Pluralism, the capacity to engage with diverse perspectives without collapsing them into a single viewpoint, is critical for developing large language models that faithfully reflect human heterogeneity. Yet this characteristic has not been carefully examined in the LLM research community and remains absent from most alignment studies. Debate-oriented sources provide a natural entry point for pluralism research. Previous work builds on online debate sources but remains constrained by costly human validation. Other debate-rich platforms such as Reddit and Kialo also offer promising material: Reddit provides linguistic diversity and scale but lacks clear argumentative structure, while Kialo supplies explicit pro/con graphs but remains overly concise and detached from natural discourse. We introduce PERSPECTRA, a pluralist benchmark that integrates the structural clarity of Kialo debate graphs with the linguistic diversity of real Reddit discussions.

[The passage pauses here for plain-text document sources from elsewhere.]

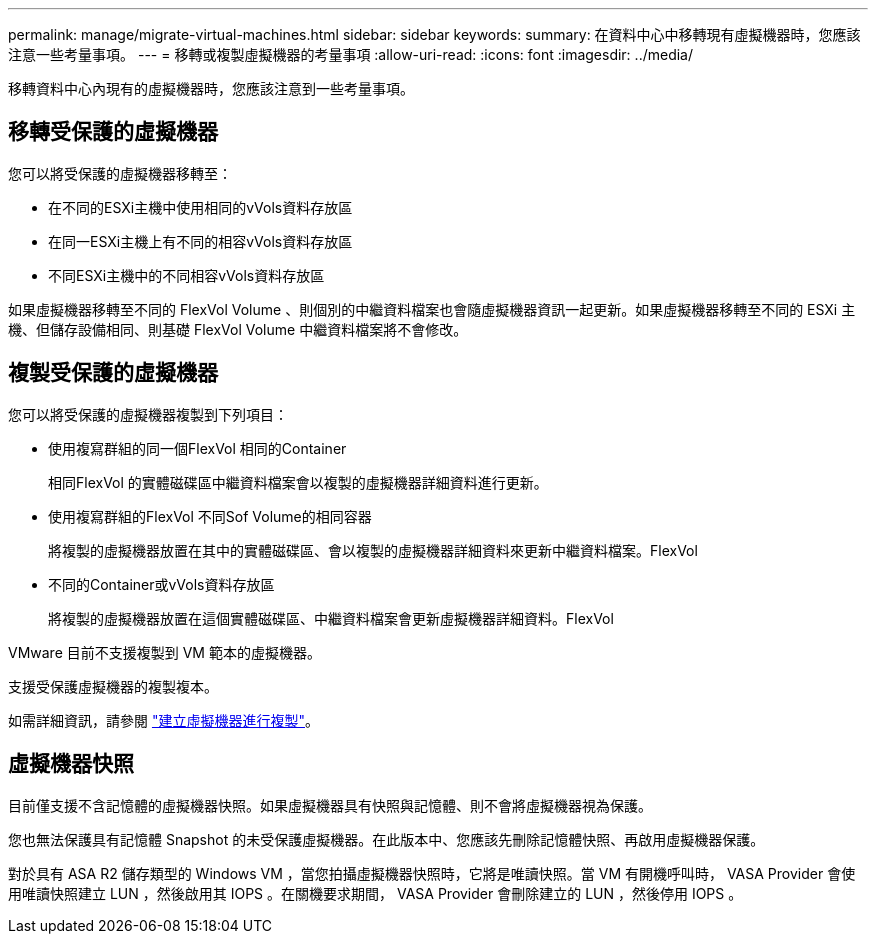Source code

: ---
permalink: manage/migrate-virtual-machines.html 
sidebar: sidebar 
keywords:  
summary: 在資料中心中移轉現有虛擬機器時，您應該注意一些考量事項。 
---
= 移轉或複製虛擬機器的考量事項
:allow-uri-read: 
:icons: font
:imagesdir: ../media/


[role="lead"]
移轉資料中心內現有的虛擬機器時，您應該注意到一些考量事項。



== 移轉受保護的虛擬機器

您可以將受保護的虛擬機器移轉至：

* 在不同的ESXi主機中使用相同的vVols資料存放區
* 在同一ESXi主機上有不同的相容vVols資料存放區
* 不同ESXi主機中的不同相容vVols資料存放區


如果虛擬機器移轉至不同的 FlexVol Volume 、則個別的中繼資料檔案也會隨虛擬機器資訊一起更新。如果虛擬機器移轉至不同的 ESXi 主機、但儲存設備相同、則基礎 FlexVol Volume 中繼資料檔案將不會修改。



== 複製受保護的虛擬機器

您可以將受保護的虛擬機器複製到下列項目：

* 使用複寫群組的同一個FlexVol 相同的Container
+
相同FlexVol 的實體磁碟區中繼資料檔案會以複製的虛擬機器詳細資料進行更新。

* 使用複寫群組的FlexVol 不同Sof Volume的相同容器
+
將複製的虛擬機器放置在其中的實體磁碟區、會以複製的虛擬機器詳細資料來更新中繼資料檔案。FlexVol

* 不同的Container或vVols資料存放區
+
將複製的虛擬機器放置在這個實體磁碟區、中繼資料檔案會更新虛擬機器詳細資料。FlexVol



VMware 目前不支援複製到 VM 範本的虛擬機器。

支援受保護虛擬機器的複製複本。

如需詳細資訊，請參閱 https://techdocs.broadcom.com/us/en/vmware-cis/vsphere/vsphere/7-0/vsphere-virtual-machine-administration-guide-7-0/deploying-virtual-machinesvm-admin/clone-an-existing-virtual-machine-h5vm-admin.html["建立虛擬機器進行複製"]。



== 虛擬機器快照

目前僅支援不含記憶體的虛擬機器快照。如果虛擬機器具有快照與記憶體、則不會將虛擬機器視為保護。

您也無法保護具有記憶體 Snapshot 的未受保護虛擬機器。在此版本中、您應該先刪除記憶體快照、再啟用虛擬機器保護。

對於具有 ASA R2 儲存類型的 Windows VM ，當您拍攝虛擬機器快照時，它將是唯讀快照。當 VM 有開機呼叫時， VASA Provider 會使用唯讀快照建立 LUN ，然後啟用其 IOPS 。在關機要求期間， VASA Provider 會刪除建立的 LUN ，然後停用 IOPS 。
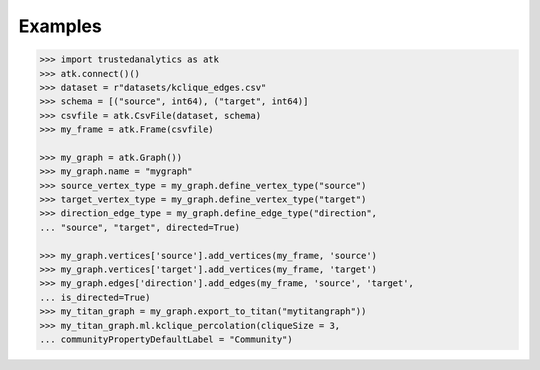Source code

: Examples
--------
.. code::

    >>> import trustedanalytics as atk
    >>> atk.connect()()
    >>> dataset = r"datasets/kclique_edges.csv"
    >>> schema = [("source", int64), ("target", int64)]
    >>> csvfile = atk.CsvFile(dataset, schema)
    >>> my_frame = atk.Frame(csvfile)

    >>> my_graph = atk.Graph())
    >>> my_graph.name = "mygraph"
    >>> source_vertex_type = my_graph.define_vertex_type("source")
    >>> target_vertex_type = my_graph.define_vertex_type("target")
    >>> direction_edge_type = my_graph.define_edge_type("direction",
    ... "source", "target", directed=True)

    >>> my_graph.vertices['source'].add_vertices(my_frame, 'source')
    >>> my_graph.vertices['target'].add_vertices(my_frame, 'target')
    >>> my_graph.edges['direction'].add_edges(my_frame, 'source', 'target',
    ... is_directed=True)
    >>> my_titan_graph = my_graph.export_to_titan("mytitangraph"))
    >>> my_titan_graph.ml.kclique_percolation(cliqueSize = 3,
    ... communityPropertyDefaultLabel = "Community")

Using a controlled retrieval-and-expansion pipeline, we construct 3,810 enriched arguments spanning 762 pro/con stances on 100 controversial topics. Each opinion is expanded to multiple naturalistic variants, enabling robust evaluation of pluralism. We initialise three tasks with PERSPECTRA: opinion counting (identifying distinct viewpoints), opinion matching (aligning supporting stances and discourse to source opinions), and polarity check (inferring aggregate stance in mixed discourse). Experiments with state-of-the-art open-source and proprietary LLMs, highlight systematic failures, such as overestimating the number of viewpoints and misclassifying concessive structures, underscoring the difficulty of pluralism-aware understanding and reasoning. By combining diversity with structure, PERSPECTRA establishes the first scalable, configurable benchmark for evaluating how well models represent, distinguish, and reason over multiple perspectives.

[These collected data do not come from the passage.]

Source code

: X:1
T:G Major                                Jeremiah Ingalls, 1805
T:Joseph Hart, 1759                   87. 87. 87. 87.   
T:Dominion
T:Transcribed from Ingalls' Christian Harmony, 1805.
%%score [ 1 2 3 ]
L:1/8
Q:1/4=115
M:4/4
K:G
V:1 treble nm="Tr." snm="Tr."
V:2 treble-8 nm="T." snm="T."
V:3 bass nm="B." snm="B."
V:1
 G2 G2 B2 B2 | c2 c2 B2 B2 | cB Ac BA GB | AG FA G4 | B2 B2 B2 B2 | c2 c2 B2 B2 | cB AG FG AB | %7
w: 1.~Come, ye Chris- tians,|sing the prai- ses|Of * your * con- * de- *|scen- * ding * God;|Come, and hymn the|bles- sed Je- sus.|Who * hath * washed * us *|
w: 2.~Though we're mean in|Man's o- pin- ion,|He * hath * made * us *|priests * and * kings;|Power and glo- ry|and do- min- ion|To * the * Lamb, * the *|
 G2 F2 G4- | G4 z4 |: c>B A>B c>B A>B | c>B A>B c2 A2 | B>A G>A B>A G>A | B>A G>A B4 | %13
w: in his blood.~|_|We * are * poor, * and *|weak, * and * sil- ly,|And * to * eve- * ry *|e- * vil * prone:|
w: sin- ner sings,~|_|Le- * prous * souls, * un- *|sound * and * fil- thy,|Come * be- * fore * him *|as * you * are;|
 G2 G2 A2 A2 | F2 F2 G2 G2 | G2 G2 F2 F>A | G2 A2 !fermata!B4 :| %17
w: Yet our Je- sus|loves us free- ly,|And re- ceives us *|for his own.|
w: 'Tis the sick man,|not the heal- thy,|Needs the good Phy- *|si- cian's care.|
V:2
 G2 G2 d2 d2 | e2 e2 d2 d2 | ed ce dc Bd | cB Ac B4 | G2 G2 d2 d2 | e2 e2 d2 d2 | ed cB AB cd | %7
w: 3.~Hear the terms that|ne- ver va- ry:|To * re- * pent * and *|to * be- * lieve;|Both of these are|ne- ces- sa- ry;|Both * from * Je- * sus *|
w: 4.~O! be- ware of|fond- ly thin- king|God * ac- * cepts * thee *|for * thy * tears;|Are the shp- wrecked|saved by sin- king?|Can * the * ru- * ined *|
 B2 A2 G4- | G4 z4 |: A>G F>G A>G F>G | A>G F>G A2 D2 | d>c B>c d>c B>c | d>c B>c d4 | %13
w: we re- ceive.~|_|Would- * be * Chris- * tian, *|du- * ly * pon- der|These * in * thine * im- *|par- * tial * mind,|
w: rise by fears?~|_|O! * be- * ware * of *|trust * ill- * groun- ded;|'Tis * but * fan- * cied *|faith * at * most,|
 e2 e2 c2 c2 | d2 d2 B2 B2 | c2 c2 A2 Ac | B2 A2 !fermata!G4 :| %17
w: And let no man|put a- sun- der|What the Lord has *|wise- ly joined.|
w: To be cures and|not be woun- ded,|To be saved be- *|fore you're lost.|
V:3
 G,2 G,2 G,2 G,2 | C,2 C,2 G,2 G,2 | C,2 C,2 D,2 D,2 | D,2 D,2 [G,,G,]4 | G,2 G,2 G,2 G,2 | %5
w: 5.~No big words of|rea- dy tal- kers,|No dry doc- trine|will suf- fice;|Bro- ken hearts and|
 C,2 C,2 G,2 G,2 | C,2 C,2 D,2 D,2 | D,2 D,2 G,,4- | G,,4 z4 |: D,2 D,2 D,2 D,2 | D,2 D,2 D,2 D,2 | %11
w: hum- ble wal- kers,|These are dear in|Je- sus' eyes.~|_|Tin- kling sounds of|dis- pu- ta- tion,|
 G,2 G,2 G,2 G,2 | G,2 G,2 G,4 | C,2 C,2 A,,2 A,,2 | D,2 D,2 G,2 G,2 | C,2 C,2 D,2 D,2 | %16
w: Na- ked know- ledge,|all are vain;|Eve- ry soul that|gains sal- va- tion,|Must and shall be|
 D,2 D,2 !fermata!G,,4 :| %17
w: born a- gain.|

翻译：多元主义——即能够接触不同观点而不将其简化为单一视角的能力——对于开发能够忠实反映人类异质性的大语言模型至关重要。然而，这一特性在LLM研究社区中尚未得到仔细审视，并且在大多数对齐研究中仍然缺失。以辩论为导向的资料来源为多元主义研究提供了自然的切入点。先前的工作基于在线辩论资源，但仍受限于昂贵的人工验证。其他富含辩论的平台如Reddit和Kialo也提供了有前景的材料：Reddit提供了语言多样性和规模，但缺乏清晰的论证结构；而Kialo提供了明确的正/反方关系图，但内容过于简洁且脱离自然话语。我们提出了PERSPECTRA，一个融合了Kialo辩论图结构清晰性与真实Reddit讨论语言多样性的多元主义基准。通过一个受控的检索与扩展流程，我们构建了3,810个经过丰富的论点，涵盖100个争议性主题上的762种正/反方立场。每个观点被扩展为多个自然语言变体，从而实现对多元主义的稳健评估。我们基于PERSPECTRA初始化了三个任务：观点计数（识别不同观点）、观点匹配（将支持性立场和论述与源观点对齐）以及极性检查（推断混合论述中的总体立场）。通过对最先进的开源和专有LLM进行实验，我们揭示了系统性的失败，例如高估观点数量和错误分类让步结构，这凸显了具备多元主义意识的理解与推理的难度。通过将多样性与结构相结合，PERSPECTRA建立了首个可扩展、可配置的基准，用于评估模型在表示、区分和推理多种观点方面的表现。